Con su bandera doblada bajo el brazo, haciendo triángulos como siempre ha visto en los funerales de estado de las películas americanas, se encaminó a su casa y ahí empezaron las tribulaciones: ¿poner la bandera por fuera, expuesta a todas las inclemencias del tiempo y del paisanaje o por dentro? Si la ponía por dentro los barrotes del balcón parecerían las rejas que la confinaban y eso sí que no; definitivamente por fuera. Y ¿cómo sujetarla a tan ominosos barrotes?, ya que no era nada más que un trapo liso y sin ningún sistema de sujeción; ¿quizás debería agujerear ese símbolo de la patria?, parecía la única solución, dolorosa, pero la única. Ahora bien, ¿sería suficiente con dos agujeros en la parte superior o serían necesarios tres?; para evitar que se arrugase o se diese la vuelta ¿sería necesario perforar el trapo amado también por la parte inferior?

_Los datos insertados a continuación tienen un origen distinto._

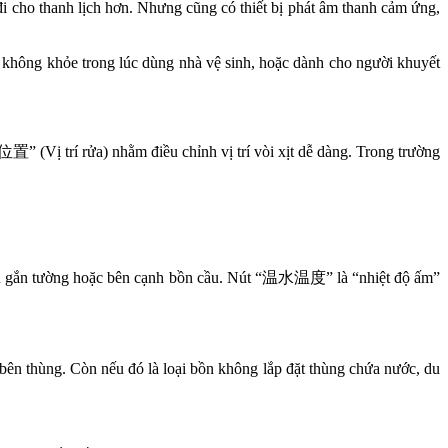
đi cho thanh lịch hơn. Nhưng cũng có thiết bị phát âm thanh cảm ứng,
không khỏe trong lúc dùng nhà vệ sinh, hoặc dành cho người khuyết
置” (Vị trí rửa) nhằm điều chỉnh vị trí vòi xịt dễ dàng. Trong trường
hiển gắn tường hoặc bên cạnh bồn cầu. Nút “温水温度” là “nhiệt độ ấm”
bên thùng. Còn nếu đó là loại bồn không lắp đặt thùng chứa nước, du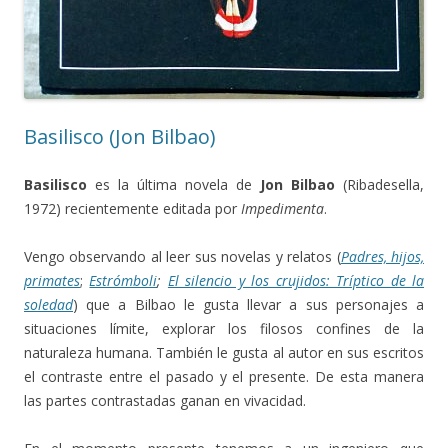
Basilisco (Jon Bilbao)
Basilisco
es la última novela de
Jon Bilbao
(Ribadesella,
1972) recientemente editada por
Impedimenta
.
Vengo observando al leer sus novelas y relatos (
Padres, hijos,
primates
;
Estrómboli
;
El silencio y los crujidos: Tríptico de la
soledad
) que a Bilbao le gusta llevar a sus personajes a
situaciones límite, explorar los filosos confines de la
naturaleza humana. También le gusta al autor en sus escritos
el contraste entre el pasado y el presente. De esta manera
las partes contrastadas ganan en vivacidad.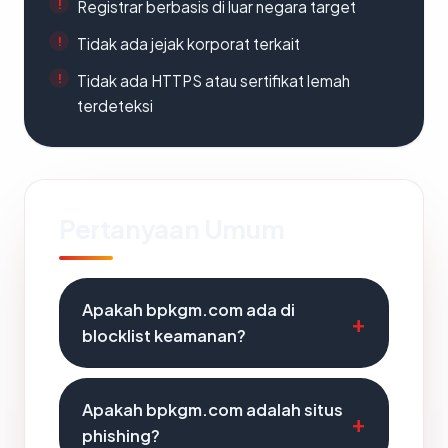
Registrar berbasis di luar negara target
Tidak ada jejak korporat terkait
Tidak ada HTTPS atau sertifikat lemah
terdeteksi
Pertanyaan Umum
Apakah bpkgm.com ada di
blocklist keamanan?
Apakah bpkgm.com adalah situs
phishing?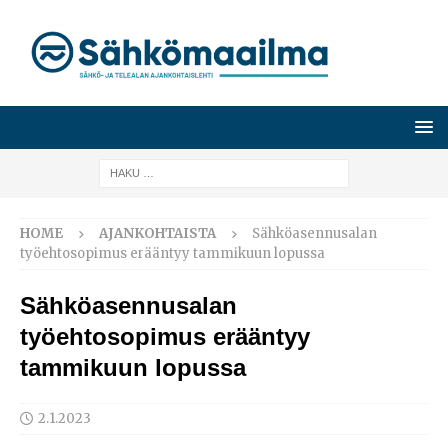
HOME
AJANKOHTAISTA
Sähköasennusalan
työehtosopimus erääntyy tammikuun lopussa
Sähköasennusalan
työehtosopimus erääntyy
tammikuun lopussa
2.1.2023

Y en estas dudas se le fue una semana, pero, finalmente, un buen día la bandera estaba puesta en su balcón. Ya podía estar tranquilo y su sentimiento patrio podía dormir a pierna suelta puesto que todos sus vecinos y transeúntes ocasionales conocían su amor a la patria. Se dejó mecer por las imágenes de otras banderas que había contemplado extasiado en algunas plazas públicas y pensó que ahora la suya reforzaba a las hermanas mayores y la placidez que sintió le impulsó a sacar brillo a la banderita que habitaba en el costado derecho de su mascarilla.

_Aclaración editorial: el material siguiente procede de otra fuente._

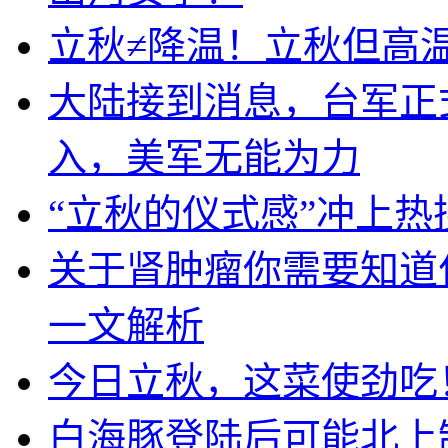
立秋≠降温！立秋但高
大陆接到消息，台军正
入，美军无能为力
“立秋的仪式感”冲上
关于肾肿瘤你需要知道
一文解析
今日立秋，这菜使劲吃
白海豚登陆后可能北上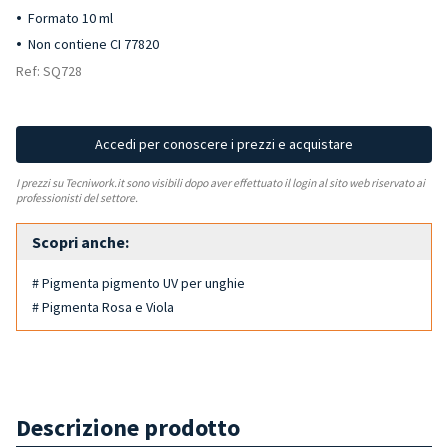
Formato 10 ml
Non contiene CI 77820
Ref: SQ728
Accedi per conoscere i prezzi e acquistare
I prezzi su Tecniwork.it sono visibili dopo aver effettuato il login al sito web riservato ai
professionisti del settore.
Scopri anche:
# Pigmenta pigmento UV per unghie
# Pigmenta Rosa e Viola
Descrizione prodotto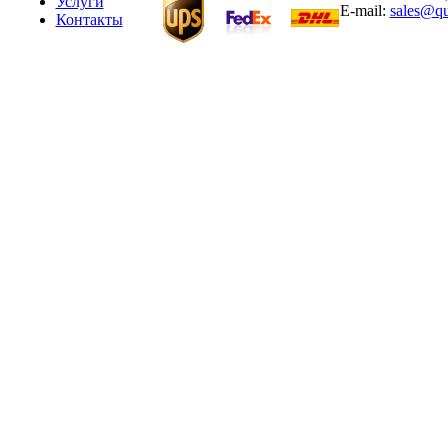
Услуги
E-mail:
sales@qu
Контакты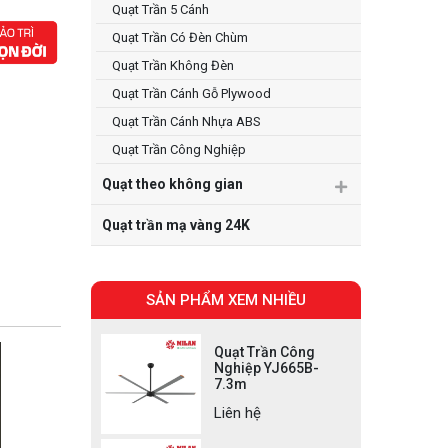
Quạt Trần 5 Cánh
Quạt Trần Có Đèn Chùm
Quạt Trần Không Đèn
Quạt Trần Cánh Gỗ Plywood
Quạt Trần Cánh Nhựa ABS
Quạt Trần Công Nghiệp
Quạt theo không gian
Quạt trần mạ vàng 24K
SẢN PHẨM XEM NHIỀU
Quạt Trần Công
Nghiệp YJ665B-
7.3m
Liên hệ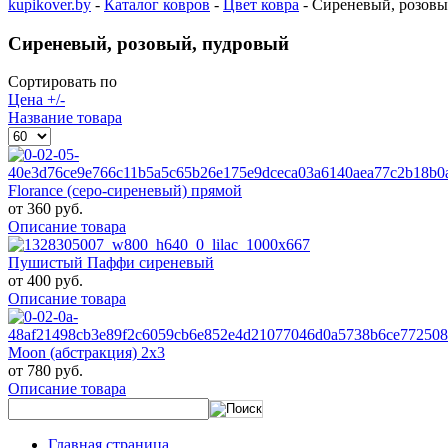
kupikover.by
-
Каталог ковров
-
Цвет ковра
-
Сиреневый, розовы
Сиреневый, розовый, пудровый
Сортировать по
Цена +/-
Название товара
Florance (серо-сиреневый) прямой
от
360 руб.
Описание товара
Пушистый Паффи сиреневый
от
400 руб.
Описание товара
Moon (абстракция) 2х3
от
780 руб.
Описание товара
Главная страница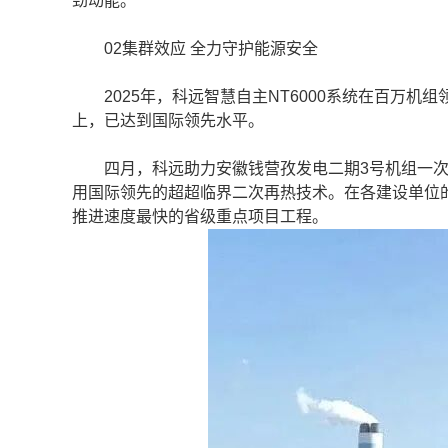
劲动能。
02集群效应 全力守护能源安全
2025年，科远智慧自主NT6000系统在百万机
上，已达到国际领先水平。
四月，科远助力安徽钱营孜发电二期3号机组一次性
用国际领先的超超临界二次再热技术。在各建设单位的
推进速度最快的省级重点项目工程。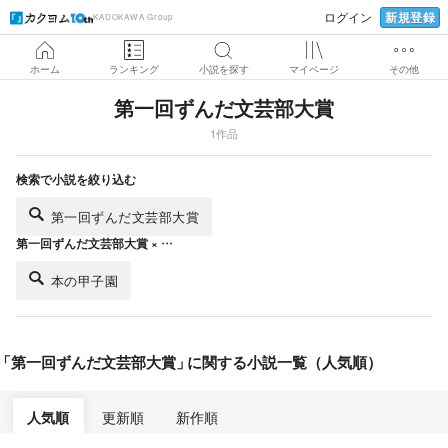
新規登録
ログイン
KADOKAWA Group
ホーム
ランキング
小説を探す
マイページ
その他
第一回ずんだ文芸部大賞
1作品
検索で小説を絞り込む
第一回ずんだ文芸部大賞
第一回ずんだ文芸部大賞 × …
本の甲子園
「
第一回ずんだ文芸部大賞
」
に関する小説一覧（人気順）
人気順
更新順
新作順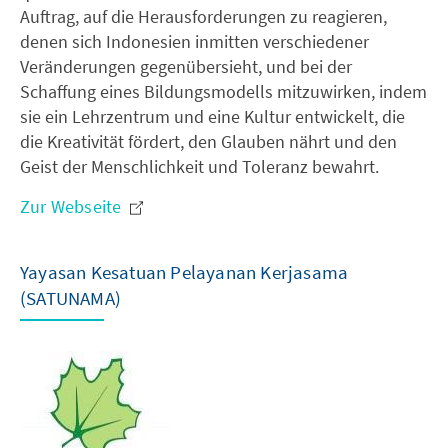
Auftrag, auf die Herausforderungen zu reagieren,
denen sich Indonesien inmitten verschiedener
Veränderungen gegenübersieht, und bei der
Schaffung eines Bildungsmodells mitzuwirken, indem
sie ein Lehrzentrum und eine Kultur entwickelt, die
die Kreativität fördert, den Glauben nährt und den
Geist der Menschlichkeit und Toleranz bewahrt.
Zur Webseite
Yayasan Kesatuan Pelayanan Kerjasama
(SATUNAMA)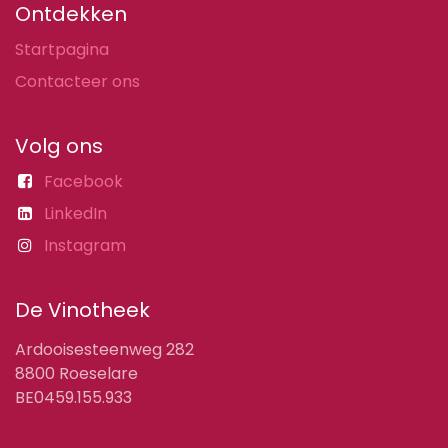
Ontdekken
Startpagina
Contacteer ons
Volg ons
Facebook
LinkedIn
Instagram
De Vinotheek
Ardooisesteenweg 282
8800 Roeselare
BE0459.155.933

Pero…, el tiempo pasa, el agua corre por debajo de los puentes, los afanes diarios ocupan el tiempo, el agua también cae del cielo y luego sale el sol como lleva pasando desde hace millones de años; y, así, lo que ayer tenía un color puro con líneas definidas que separaban el rojo y el gualda, se fue desvaneciendo; a los perfectos cortes laterales les fueron saliendo hilillos y posteriormente jirones, resumiendo, que la tela se fue ajando por el discurrir habitual que tiene la vida y a nadie se lo ocurrió cambiarla.

El patriotismo incólume del principio se fue convirtiendo en un patriotismo de jirones, como de mentirijillas, y fue quedando atrás como esas amistades de los veranos de la infancia, tan intensamente vividas como prontamente olvidadas. Hoy la patria vive vejada en el balcón y todos los vecinos se han dado cuenta de que su amor solo era impostura y sienten pena de los jirones que cuelgan por los laterales del trapo desvaído.